What is the same is that the outliers of both parties – Democrats who oppose abortion rights and Republicans who support them – would rather not have to vote on the issue. What is different is that there are a lot less outliers today. In 1992, nearly a third of Democrats opposed abortion, including then-Pennsylvania Governor Robert Casey, who was the defendant in the Planned Parenthood trial and who attempted, publicly and unsuccessfully, to change the party platform in 1992 to oppose abortion. Her son, Senator Robert “Bob” Casey Jr. (D-Pa.), Is one of a handful of Senate Democrats who do not strongly support abortion rights.
But it’s not just the anti-abortion Democrats who are outnumbered. In 1992, Republicans were as likely to lead the fight for abortion rights as Democrats, and most efforts were bipartisan. Before 1972, in fact, Republicans were generally more supportive of abortion rights than Democrats.

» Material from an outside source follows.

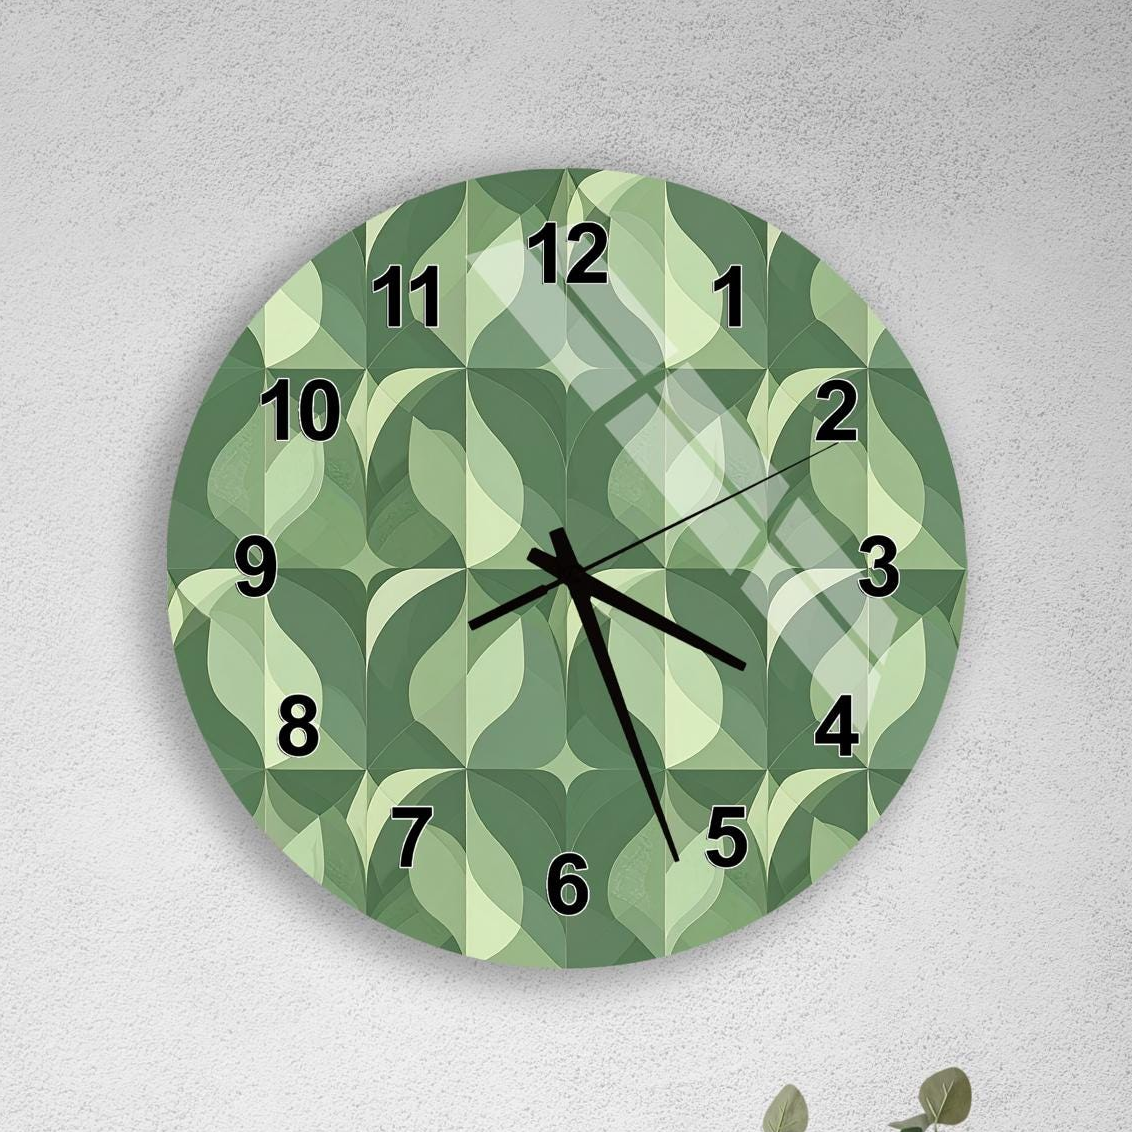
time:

And obviously the biggest difference between now and 1992 is that Republican President George HW Bush has vowed to veto the abortion rights bill if it passes. President Joe Biden would sign it, according to an official “Administrative Policy Statement” released Monday. “Following the unprecedented attack in Texas, it has never been more important to codify this constitutional right and to strengthen access to health care for all women, regardless of their place of residence,” indicates the press release.
Bush and Biden’s own positions on abortion probably best demonstrate how much the parties have changed on the issue. As a member of the House, former President Bush was the primary sponsor of the federal government’s Title X family planning program – now strongly opposed by anti-abortion Republicans. Biden, a devout Catholic, opposed the right to abortion early in his Senate career and was criticized by activists for not uttering the word “abortion” as president until the Texas law comes into effect.
Biden, however, will almost certainly not have the opportunity to sign the Women’s Health Protection Act. At least not anytime soon. While the bill may have enough support to get through the House, support in the Senate remains well below the 60 votes needed to break a blockage.
That won’t stop the fight from happening, however. What remains to be seen is which side of the abortion debate will ultimately win the battle for public support.
HealthBent, a regular feature of Kaiser Health News, offers policy and policy insight and analysis from KHN Washington Chief Correspondent Julie Rovner, who has covered healthcare for over 30 years.
KHN (Kaiser Health News) is a national newsroom that produces in-depth journalism on health issues. Along with policy analysis and surveys, KHN is one of the three main operational programs of the KFF (Kaiser Family Foundation). KFF is an endowed nonprofit organization that provides information on health issues to the nation.